Two prominent proponents are Hua Chunying and Zhao Lijian, top spokespeople at China’s Foreign Ministry.
In recent weeks, they have launched baseless conspiracy theories and mocked countries over their reactions to crises like the coronavirus pandemic and the Black Lives Matter movement.
Their forthrightness has courted significant blowback both abroad and back home.
In March, as tensions between the US and China continued to mount over the origins of COVID-19, Zhao tweeted a conspiracy theory.
He said: “It might be US army who brought the epidemic to Wuhan.” (Twitter later put a fact-check tag on that tweet.)
And as Black Lives Matter protests swept the US, Hua also ramped up her attacks on America’s leadership.
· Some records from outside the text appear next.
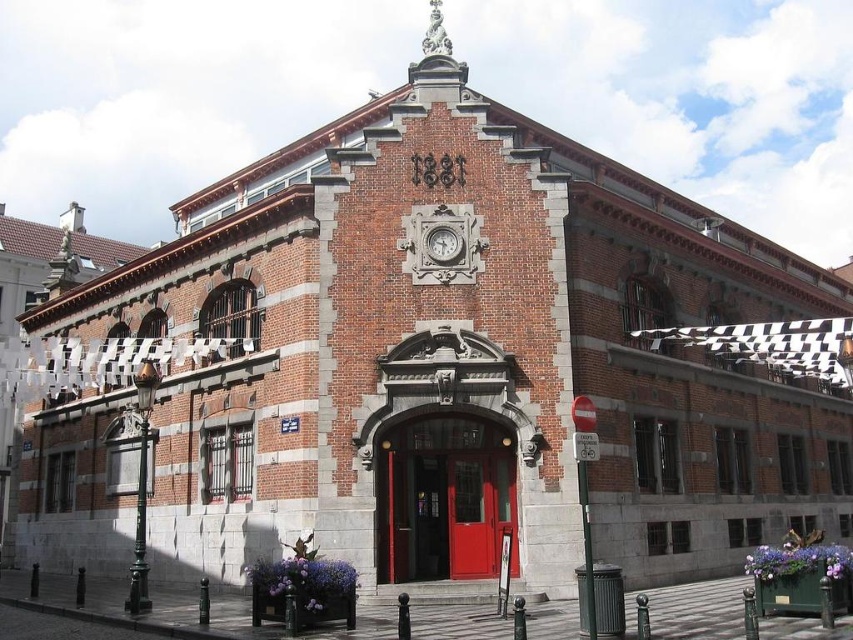
You are a painter hired to paint the front of the historic brick building. You need to determine which object, the smooth red door at center or the matte gray clock at center, requires more paint because it is taller. Which one do you choose?

The smooth red door at center is taller than the matte gray clock at center, so it requires more paint.

You are a delivery person trying to enter the building through the entrance. You notice the smooth red door at center and the matte gray clock at center. Which object should you interact with to enter the building?

The smooth red door at center is bigger than the matte gray clock at center, so you should interact with the smooth red door at center to enter the building.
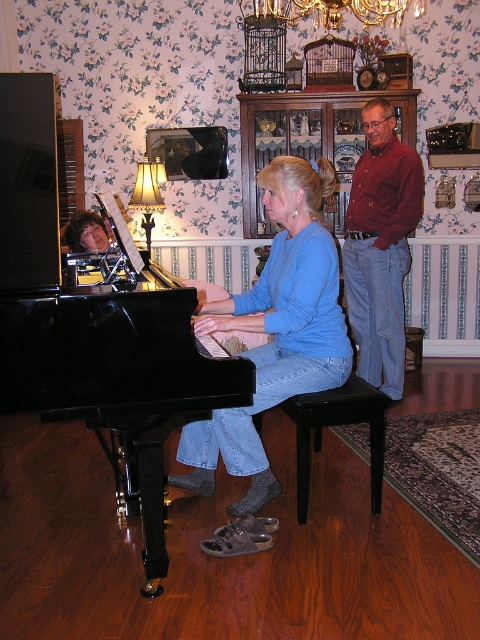
Question: Based on their relative distances, which object is farther from the black glossy piano at left?

Choices:
 (A) blue cotton shirt at center
 (B) black wood stool at center

Answer: (B)

Question: Which object is farther from the camera taking this photo?

Choices:
 (A) black glossy piano at left
 (B) black wood stool at center

Answer: (B)

Question: Can you confirm if red shirt at right is positioned above black wood stool at center?

Choices:
 (A) yes
 (B) no

Answer: (A)

Question: Based on their relative distances, which object is farther from the black wood stool at center?

Choices:
 (A) gold crystal chandelier at upper center
 (B) blue cotton shirt at center
 (C) red shirt at right

Answer: (A)

Question: Where is blue cotton shirt at center located in relation to gold crystal chandelier at upper center in the image?

Choices:
 (A) below
 (B) above

Answer: (A)

Question: Does red shirt at right have a larger size compared to gold crystal chandelier at upper center?

Choices:
 (A) no
 (B) yes

Answer: (A)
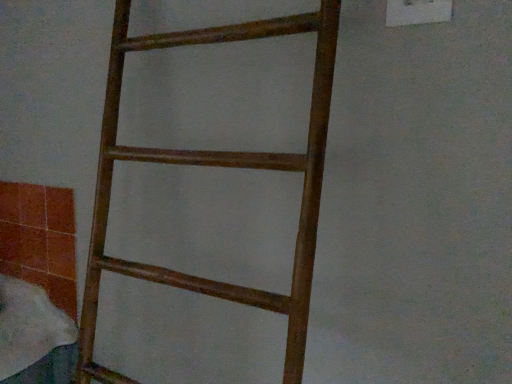
Question: Should I look upward or downward to see wooden ladder at center?

Choices:
 (A) up
 (B) down

Answer: (B)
In late May, Hua responded to the US State Department’s support for Hong Kong protesters by tweeting: “I can’t breathe” — an attempt to divert US criticism of China to crises on American soil.
And in June, shortly after President Donald Trump signed a bill to sanction China over its oppression of Uighur Muslims, Hua tweeted: “The US should enact an African American Human Rights Policy Act instead.”
This brash form of diplomacy is seen more and more outside China too.
In April, as France’s coronavirus cases were peaking, China’s embassy in Paris published an article alleging that nursing staff at French retirement homes had “abandoned their posts overnight, deserted collectively, leaving their pensioners to die of hunger and illness.”
The claim was inflammatory and groundless. China later claimed it was based on a misunderstanding and deleted the post from the embassy’s site — though you can see an archived copy here.